▶ [Exercise details]
Print out each entry below in full, exactly as given, excluding pictures.

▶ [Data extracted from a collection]
● ● ● ● ●
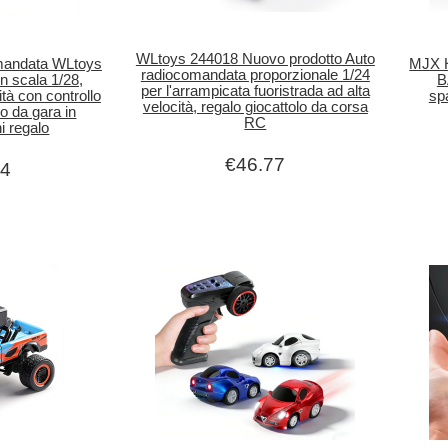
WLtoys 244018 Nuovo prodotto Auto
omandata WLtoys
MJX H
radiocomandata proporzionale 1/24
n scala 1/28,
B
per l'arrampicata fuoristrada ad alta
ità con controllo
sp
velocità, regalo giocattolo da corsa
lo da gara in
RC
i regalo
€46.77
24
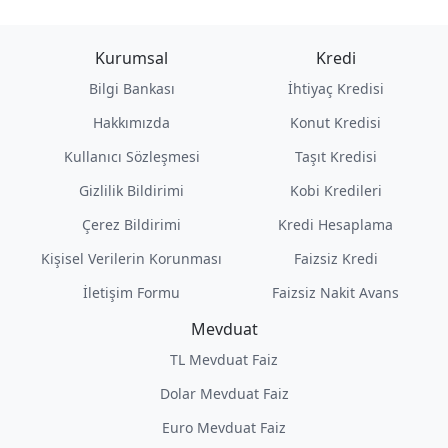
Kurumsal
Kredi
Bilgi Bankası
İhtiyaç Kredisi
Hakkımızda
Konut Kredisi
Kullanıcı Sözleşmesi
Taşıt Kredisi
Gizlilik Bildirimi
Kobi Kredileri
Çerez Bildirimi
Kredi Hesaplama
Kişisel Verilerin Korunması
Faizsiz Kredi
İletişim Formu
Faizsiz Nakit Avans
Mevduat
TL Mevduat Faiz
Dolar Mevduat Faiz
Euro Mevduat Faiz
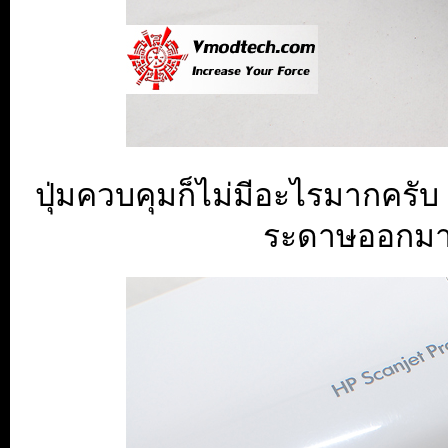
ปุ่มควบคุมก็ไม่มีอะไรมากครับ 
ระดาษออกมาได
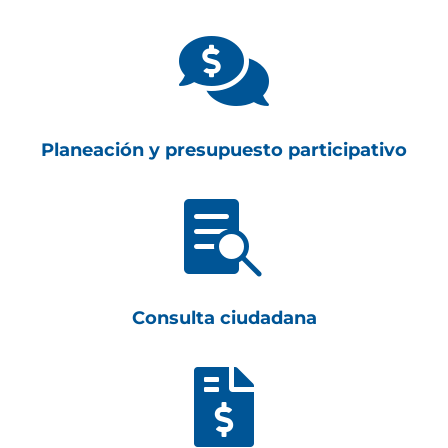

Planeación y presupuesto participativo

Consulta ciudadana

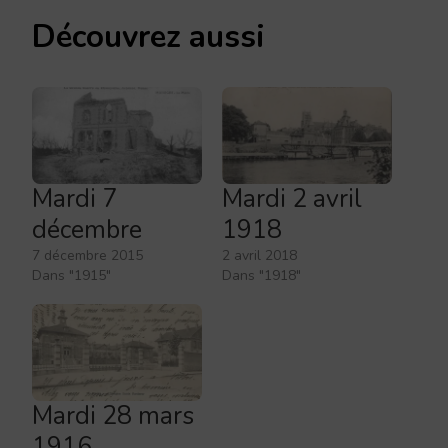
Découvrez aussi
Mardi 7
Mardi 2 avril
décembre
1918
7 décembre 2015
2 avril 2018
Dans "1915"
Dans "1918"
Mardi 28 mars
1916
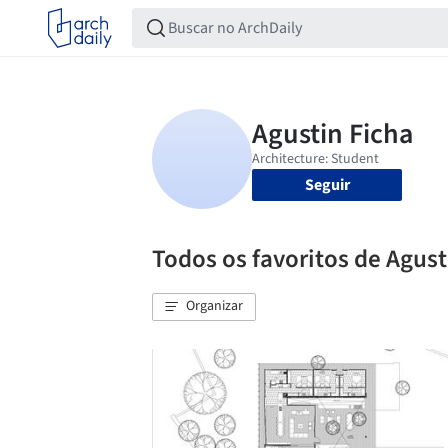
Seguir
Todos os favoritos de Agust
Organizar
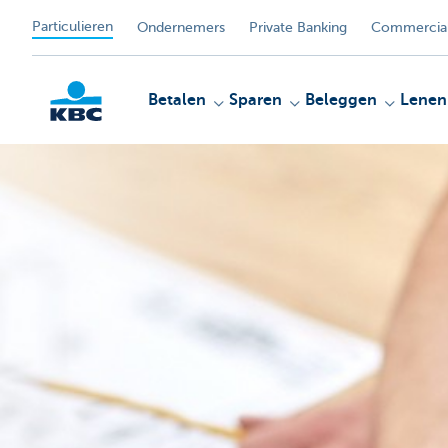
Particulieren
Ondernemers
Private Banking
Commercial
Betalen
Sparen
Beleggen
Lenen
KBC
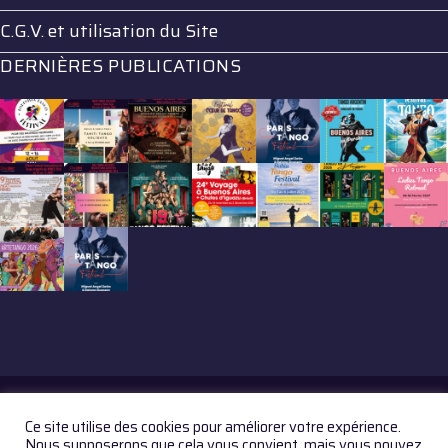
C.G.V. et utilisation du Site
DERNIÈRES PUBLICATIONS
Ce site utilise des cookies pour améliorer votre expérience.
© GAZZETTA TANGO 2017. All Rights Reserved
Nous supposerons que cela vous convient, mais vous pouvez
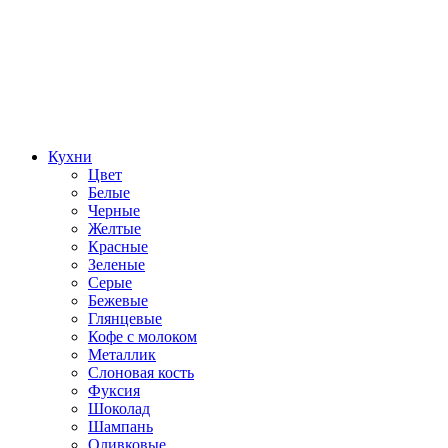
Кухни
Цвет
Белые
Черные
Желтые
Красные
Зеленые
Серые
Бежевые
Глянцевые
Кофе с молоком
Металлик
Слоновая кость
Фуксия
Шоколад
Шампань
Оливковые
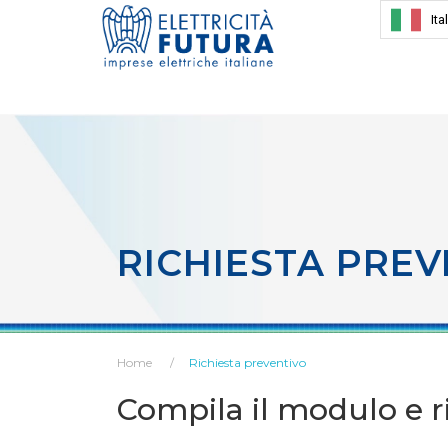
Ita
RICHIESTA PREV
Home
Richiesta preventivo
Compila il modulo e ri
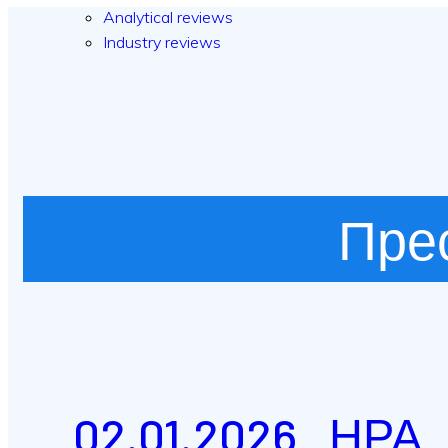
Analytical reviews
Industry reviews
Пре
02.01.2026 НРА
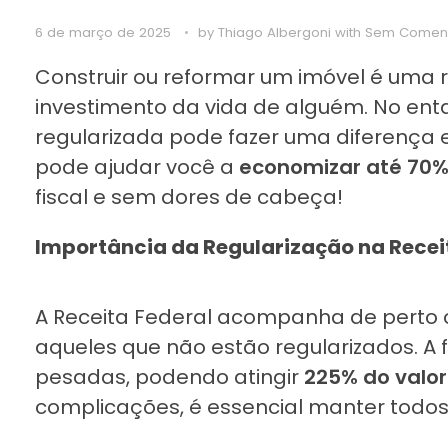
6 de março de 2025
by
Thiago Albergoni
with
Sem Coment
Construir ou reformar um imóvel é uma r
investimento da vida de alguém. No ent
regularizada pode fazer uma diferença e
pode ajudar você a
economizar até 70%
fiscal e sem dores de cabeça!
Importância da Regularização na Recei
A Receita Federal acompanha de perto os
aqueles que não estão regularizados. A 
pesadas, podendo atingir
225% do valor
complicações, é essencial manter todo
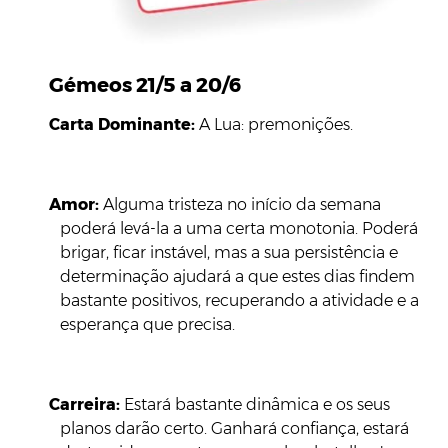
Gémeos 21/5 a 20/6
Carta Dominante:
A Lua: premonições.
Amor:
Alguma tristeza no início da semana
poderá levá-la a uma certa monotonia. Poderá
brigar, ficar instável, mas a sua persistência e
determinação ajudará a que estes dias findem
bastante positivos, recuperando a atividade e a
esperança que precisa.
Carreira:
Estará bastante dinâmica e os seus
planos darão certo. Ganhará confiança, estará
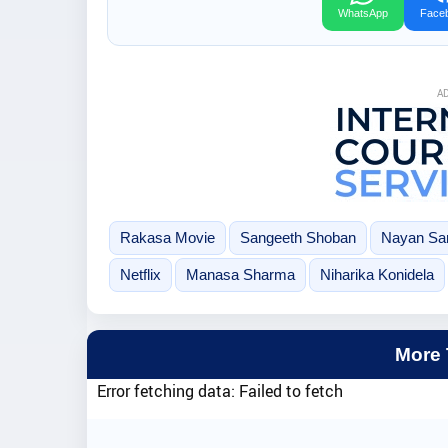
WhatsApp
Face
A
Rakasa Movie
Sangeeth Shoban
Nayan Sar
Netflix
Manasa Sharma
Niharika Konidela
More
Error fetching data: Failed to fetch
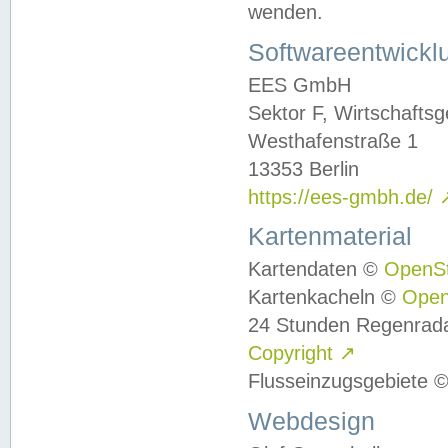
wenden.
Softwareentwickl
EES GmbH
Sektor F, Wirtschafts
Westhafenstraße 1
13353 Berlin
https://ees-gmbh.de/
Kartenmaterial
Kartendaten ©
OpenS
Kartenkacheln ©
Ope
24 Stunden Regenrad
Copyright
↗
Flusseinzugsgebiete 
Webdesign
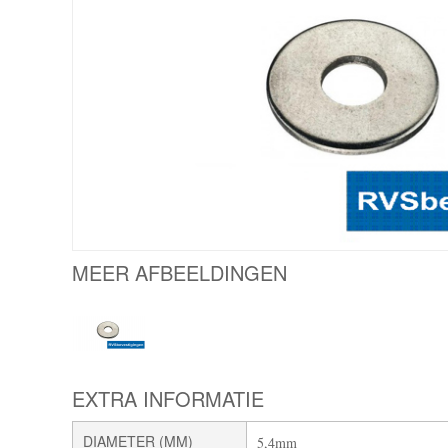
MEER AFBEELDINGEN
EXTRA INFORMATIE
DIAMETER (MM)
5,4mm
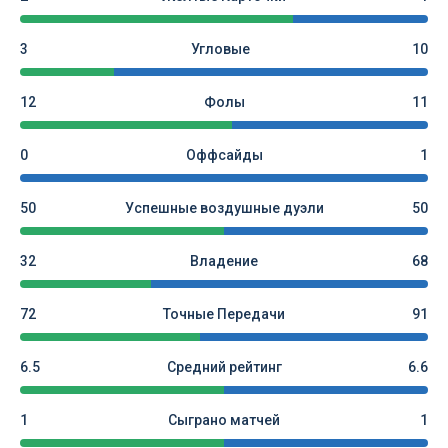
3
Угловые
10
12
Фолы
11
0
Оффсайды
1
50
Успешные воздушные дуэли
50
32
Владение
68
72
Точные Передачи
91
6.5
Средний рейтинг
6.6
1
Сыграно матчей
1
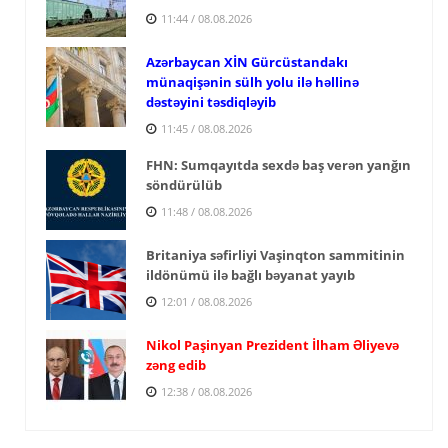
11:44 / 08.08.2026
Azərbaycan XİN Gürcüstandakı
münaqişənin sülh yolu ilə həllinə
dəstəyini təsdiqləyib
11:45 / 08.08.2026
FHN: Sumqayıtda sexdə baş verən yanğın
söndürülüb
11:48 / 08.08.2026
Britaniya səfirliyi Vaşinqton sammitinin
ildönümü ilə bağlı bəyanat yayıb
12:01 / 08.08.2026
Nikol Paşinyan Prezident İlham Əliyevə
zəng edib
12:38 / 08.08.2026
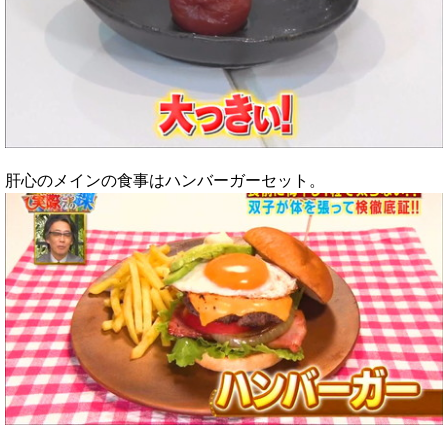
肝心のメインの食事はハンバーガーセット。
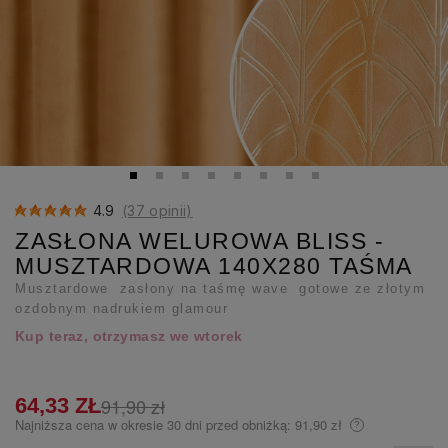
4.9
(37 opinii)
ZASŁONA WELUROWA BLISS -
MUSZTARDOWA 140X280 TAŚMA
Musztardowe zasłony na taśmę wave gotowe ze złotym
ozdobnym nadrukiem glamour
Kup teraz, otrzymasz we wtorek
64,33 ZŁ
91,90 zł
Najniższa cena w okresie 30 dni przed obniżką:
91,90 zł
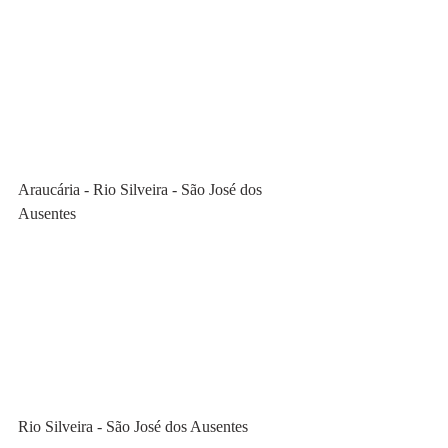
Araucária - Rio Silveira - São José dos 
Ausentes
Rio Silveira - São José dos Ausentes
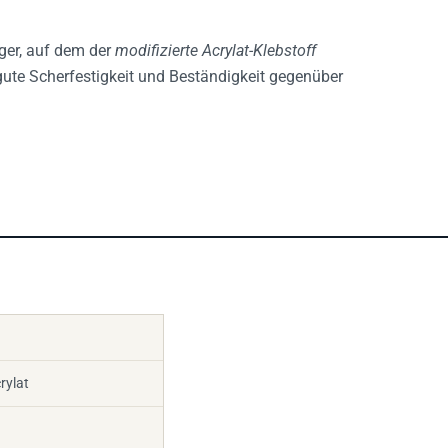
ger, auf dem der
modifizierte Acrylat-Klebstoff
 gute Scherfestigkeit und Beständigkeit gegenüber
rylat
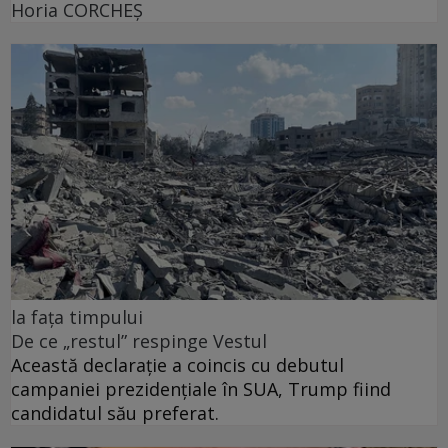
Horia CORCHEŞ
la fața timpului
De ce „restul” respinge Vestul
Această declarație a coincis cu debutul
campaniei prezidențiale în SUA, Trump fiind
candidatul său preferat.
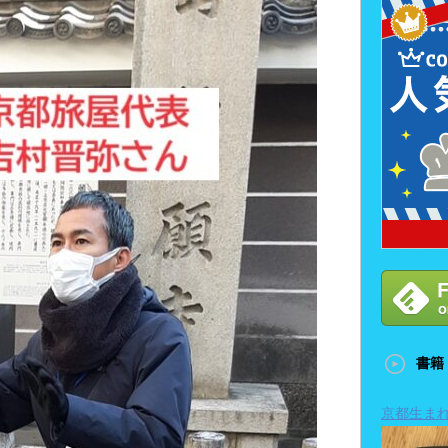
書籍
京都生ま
● ● ● ● ●
▶ [Output for this exercise]
WLtoys 244018 Nuovo prodotto Auto
omandata WLtoys
MJX H
radiocomandata proporzionale 1/24
n scala 1/28,
B
per l'arrampicata fuoristrada ad alta
ità con controllo
sp
velocità, regalo giocattolo da corsa
lo da gara in
RC
i regalo
€46.77
24
Kurumsal
Kredi
Bilgi Bankası
İhtiyaç Kredisi
Hakkımızda
Konut Kredisi
Kullanıcı Sözleşmesi
Taşıt Kredisi
Gizlilik Bildirimi
Kobi Kredileri
Çerez Bildirimi
Kredi Hesaplama
Kişisel Verilerin Korunması
Faizsiz Kredi
İletişim Formu
Faizsiz Nakit Avans
Mevduat
TL Mevduat Faiz
Dolar Mevduat Faiz
Euro Mevduat Faiz
ปุ่มควบคุมก็ไม่มีอะไรมากครับ 
ระดาษออกมาได

Planeación y presupuesto participativo

Consulta ciudadana

Découvrez aussi
Mardi 7
Mardi 2 avril
décembre
1918
7 décembre 2015
2 avril 2018
Dans "1915"
Dans "1918"
Mardi 28 mars
1916
Seguir
Todos os favoritos de Agust
Organizar
Particulieren
Ondernemers
Private Banking
Commercial
Betalen
Sparen
Beleggen
Lenen
KBC
C.G.V. et utilisation du Site
DERNIÈRES PUBLICATIONS
Ce site utilise des cookies pour améliorer votre expérience.
© GAZZETTA TANGO 2017. All Rights Reserved
Nous supposerons que cela vous convient, mais vous pouvez
Кухни
Цвет
Белые
Черные
Желтые
Красные
Зеленые
Серые
Бежевые
Глянцевые
Кофе с молоком
Металлик
Слоновая кость
Фуксия
Шоколад
Шампань
Оливковые
Ita
RICHIESTA PREV
Home
Richiesta preventivo
Compila il modulo e ri
Analytical reviews
Industry reviews
Пре
02.01.2026 НРА
6 de março de 2025
by
Thiago Albergoni
with
Sem Coment
Construir ou reformar um imóvel é uma r
investimento da vida de alguém. No ent
regularizada pode fazer uma diferença e
pode ajudar você a
economizar até 70%
fiscal e sem dores de cabeça!
Importância da Regularização na Recei
A Receita Federal acompanha de perto os
aqueles que não estão regularizados. A 
pesadas, podendo atingir
225% do valor
complicações, é essencial manter todo
Gémeos 21/5 a 20/6
Carta Dominante:
A Lua: premonições.
Amor:
Alguma tristeza no início da semana
poderá levá-la a uma certa monotonia. Poderá
brigar, ficar instável, mas a sua persistência e
determinação ajudará a que estes dias findem
bastante positivos, recuperando a atividade e a
esperança que precisa.
Carreira:
Estará bastante dinâmica e os seus
planos darão certo. Ganhará confiança, estará
WhatsApp
Face
A
Rakasa Movie
Sangeeth Shoban
Nayan Sar
Netflix
Manasa Sharma
Niharika Konidela
More
Error fetching data: Failed to fetch
wenden.
Softwareentwickl
EES GmbH
Sektor F, Wirtschafts
Westhafenstraße 1
13353 Berlin
https://ees-gmbh.de/
Kartenmaterial
Kartendaten ©
OpenS
Kartenkacheln ©
Ope
24 Stunden Regenrad
Copyright
↗
Flusseinzugsgebiete 
Webdesign
MEER AFBEELDINGEN
EXTRA INFORMATIE
DIAMETER (MM)
5,4mm
3
Угловые
10
12
Фолы
11
0
Оффсайды
1
50
Успешные воздушные дуэли
50
32
Владение
68
72
Точные Передачи
91
6.5
Средний рейтинг
6.6
1
Сыграно матчей
1
11:44 / 08.08.2026
Azərbaycan XİN Gürcüstandakı
münaqişənin sülh yolu ilə həllinə
dəstəyini təsdiqləyib
11:45 / 08.08.2026
FHN: Sumqayıtda sexdə baş verən yanğın
söndürülüb
11:48 / 08.08.2026
Britaniya səfirliyi Vaşinqton sammitinin
ildönümü ilə bağlı bəyanat yayıb
12:01 / 08.08.2026
Nikol Paşinyan Prezident İlham Əliyevə
zəng edib
12:38 / 08.08.2026
肝心のメインの食事はハンバーガーセット。
4.9
(37 opinii)
ZASŁONA WELUROWA BLISS -
MUSZTARDOWA 140X280 TAŚMA
Musztardowe zasłony na taśmę wave gotowe ze złotym
ozdobnym nadrukiem glamour
Kup teraz, otrzymasz we wtorek
64,33 ZŁ
91,90 zł
Najniższa cena w okresie 30 dni przed obniżką:
91,90 zł
Araucária - Rio Silveira - São José dos 
Ausentes
Rio Silveira - São José dos Ausentes
ger, auf dem der
modifizierte Acrylat-Klebstoff
 gute Scherfestigkeit und Beständigkeit gegenüber
rylat
Horia CORCHEŞ
la fața timpului
De ce „restul” respinge Vestul
Această declarație a coincis cu debutul
campaniei prezidențiale în SUA, Trump fiind
candidatul său preferat.
書籍
京都生ま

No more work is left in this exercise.